[Exercise data]
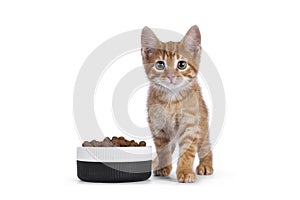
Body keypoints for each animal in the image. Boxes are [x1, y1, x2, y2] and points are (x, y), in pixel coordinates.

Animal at [141, 25, 213, 183]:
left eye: (181, 64)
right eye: (160, 65)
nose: (171, 76)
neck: (172, 99)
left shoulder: (190, 124)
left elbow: (188, 151)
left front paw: (185, 171)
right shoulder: (157, 126)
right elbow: (163, 150)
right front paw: (163, 166)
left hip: (202, 124)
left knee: (205, 145)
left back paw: (206, 164)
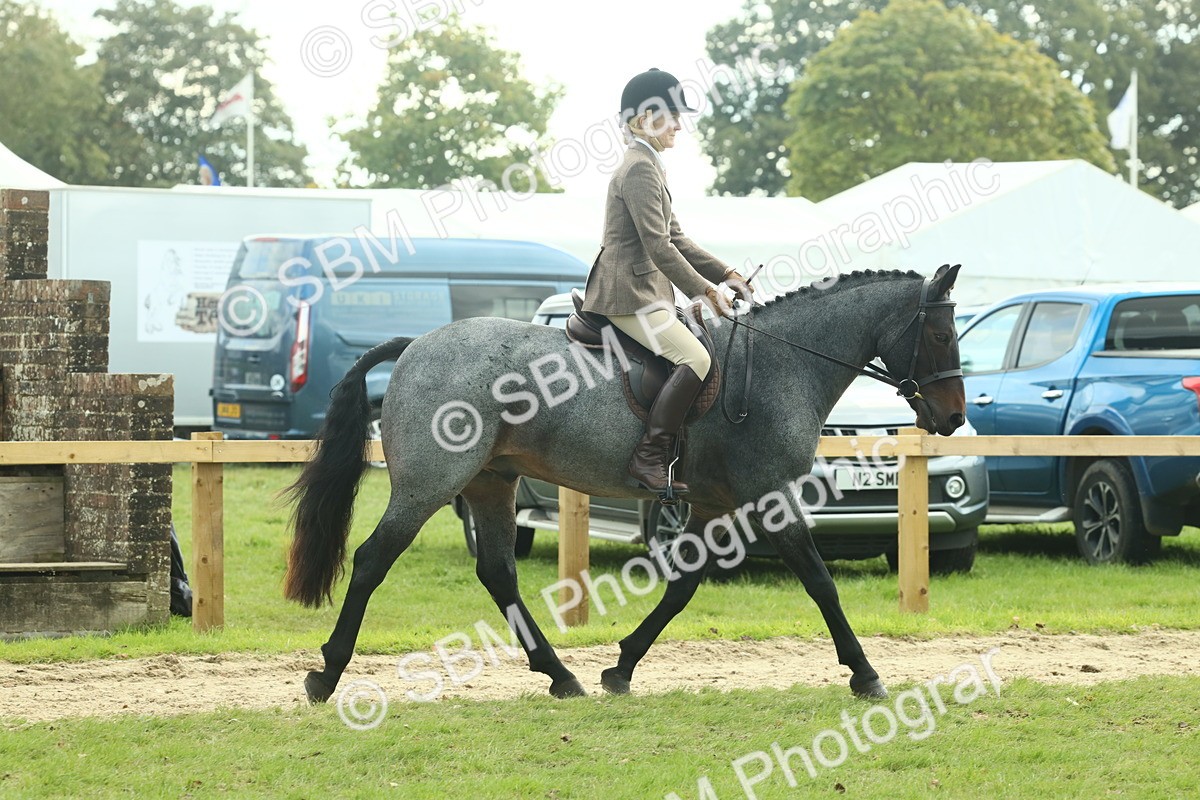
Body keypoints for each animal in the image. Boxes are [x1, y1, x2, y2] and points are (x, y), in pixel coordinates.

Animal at [284, 264, 965, 703]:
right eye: (939, 334)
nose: (954, 418)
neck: (782, 363)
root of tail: (416, 344)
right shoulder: (770, 499)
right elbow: (822, 583)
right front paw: (865, 674)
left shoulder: (712, 507)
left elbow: (683, 587)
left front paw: (622, 667)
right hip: (428, 485)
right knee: (372, 560)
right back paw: (326, 675)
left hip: (490, 483)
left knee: (498, 572)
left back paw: (561, 676)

[What is expected]
Would you please write out exactly the lines between the line containing "left hip: (202, 124)" and the last line of the listing above, inclusive, without pictures?

[Worked solution]
left hip: (202, 124)
left knee: (205, 145)
left back paw: (206, 164)
Body keypoints for each animal in the image. Boxes are [x1, y1, x2, y2] and points are (x, y), in pixel coordinates.

Animal at [284, 264, 965, 703]:
right eye: (939, 334)
nose: (954, 418)
neck: (782, 363)
root of tail: (416, 344)
right shoulder: (770, 499)
right elbow: (822, 583)
right front paw: (865, 674)
left shoulder: (712, 507)
left elbow: (683, 587)
left front paw: (622, 667)
right hip: (428, 485)
right knee: (372, 560)
right back paw: (326, 675)
left hip: (490, 483)
left knee: (498, 572)
left back paw: (561, 676)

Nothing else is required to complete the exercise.